I graduated late the next fall, and I needed change. Not just change...a fresh start. I got back in touch with some of my friends from my teenage years -my California college years - afterall, my ole roommate had just gotten married and she had that cute brother who grew up to be quite a looker. I always loved my time in California, it felt like home. I needed home...comfort...peace. I decided to move back to California and everyone around me was thoroughly supportive - confirming my belief in my plan and myself. Maybe this life could turn out to have some hope afterall - maybe even some fun? That ole brother of my college roommate was more than willing to show me around California if I'd like a personal tour...and the more we talked, the more I wanted that tour. By the time I flew out to see California, I'd found an apartment and a few weeks later I was moving. I packed my car with all my belongings (what little I had managed to keep through the devastation) and headed west. Forty long hours later, I was sitting in the middle of a barren apartment in California, waiting on my new boyfriend to meet me so he could assemble my tv and blow-up bed. This is when true signs of hope began to spring up, and the healing I had been working so hard to achieve finally started to show up. A therapist is wonderful - they can listen to you all day, they can show you a caring face and help you sort through all kinds of emotion...but there ain't nothin like a handsome boy kissin you on the lips to sweep you off your feet and spin your head around to make you realize to your core that THIS PERSON LOVES YOU. And Josh did love me. And I him.

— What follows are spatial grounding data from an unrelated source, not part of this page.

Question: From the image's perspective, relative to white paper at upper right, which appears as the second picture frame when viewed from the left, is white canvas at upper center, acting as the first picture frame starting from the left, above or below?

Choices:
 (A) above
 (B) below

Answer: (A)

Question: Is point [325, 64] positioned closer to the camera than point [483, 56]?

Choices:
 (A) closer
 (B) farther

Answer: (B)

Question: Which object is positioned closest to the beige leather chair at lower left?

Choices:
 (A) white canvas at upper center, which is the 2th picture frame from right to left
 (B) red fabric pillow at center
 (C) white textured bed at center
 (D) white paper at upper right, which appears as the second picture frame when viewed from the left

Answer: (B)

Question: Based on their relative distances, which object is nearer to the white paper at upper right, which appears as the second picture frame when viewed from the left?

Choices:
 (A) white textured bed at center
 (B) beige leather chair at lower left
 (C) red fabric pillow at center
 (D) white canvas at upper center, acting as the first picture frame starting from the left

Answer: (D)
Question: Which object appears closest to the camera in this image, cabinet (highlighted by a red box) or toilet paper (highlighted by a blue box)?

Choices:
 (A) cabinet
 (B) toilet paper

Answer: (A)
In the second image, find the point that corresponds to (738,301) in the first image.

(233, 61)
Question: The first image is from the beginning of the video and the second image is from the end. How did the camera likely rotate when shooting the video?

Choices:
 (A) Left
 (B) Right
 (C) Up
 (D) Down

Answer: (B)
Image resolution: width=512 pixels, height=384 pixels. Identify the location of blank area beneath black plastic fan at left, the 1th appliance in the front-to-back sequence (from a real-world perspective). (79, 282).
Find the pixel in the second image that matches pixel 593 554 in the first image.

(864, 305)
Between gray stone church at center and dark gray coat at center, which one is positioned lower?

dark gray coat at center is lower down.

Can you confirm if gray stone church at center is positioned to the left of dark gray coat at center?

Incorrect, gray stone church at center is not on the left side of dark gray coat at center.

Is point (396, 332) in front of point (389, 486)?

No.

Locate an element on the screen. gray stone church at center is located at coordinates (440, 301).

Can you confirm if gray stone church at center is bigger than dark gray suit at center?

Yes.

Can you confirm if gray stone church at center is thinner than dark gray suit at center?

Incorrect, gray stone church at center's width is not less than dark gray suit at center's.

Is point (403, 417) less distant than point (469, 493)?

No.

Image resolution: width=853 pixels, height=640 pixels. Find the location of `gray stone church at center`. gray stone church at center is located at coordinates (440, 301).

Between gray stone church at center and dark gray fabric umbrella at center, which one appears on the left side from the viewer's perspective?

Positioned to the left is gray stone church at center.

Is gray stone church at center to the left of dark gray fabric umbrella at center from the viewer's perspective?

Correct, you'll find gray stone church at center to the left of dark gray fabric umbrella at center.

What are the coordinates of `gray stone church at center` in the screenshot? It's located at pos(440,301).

We were married later that year, purposefully the day after Thanksgiving (what a glorious day! an entire day devoted to gratefulness!) and we pursued a healthy marriage as fervently as we had pursued each other - with purpose and Christ at the center.
It's true what they say, "a healthy marriage takes work" - its just that they don't always apply another famous saying "do what you love and you'll never work a day in your life". Totally true. I love that Josh Pardy, let me tell you. And as if my telling you wasn't evidence enough (forgive me), but as the story continues...a few happy years later we welcomed another Pardy into the family. Matilda Hazel Darling Pardy was born last November, and has only increased the joy of our home exponentially each day since.
And that pretty much sums it up.
That's my twenties. Ups and downs, indeed. There were times I'm pretty sure that I could've personally been sponsored by Kleenex, and I could've used the endorsement.
I know that there will be pain in my thirties. I know that there will be trials and unforeseen worries that await. But, I'm so thankful to be entering this next decade in a season of blissful hope and utter happiness. God has been so good to me and my family.
So long, twenties...it's been a ride.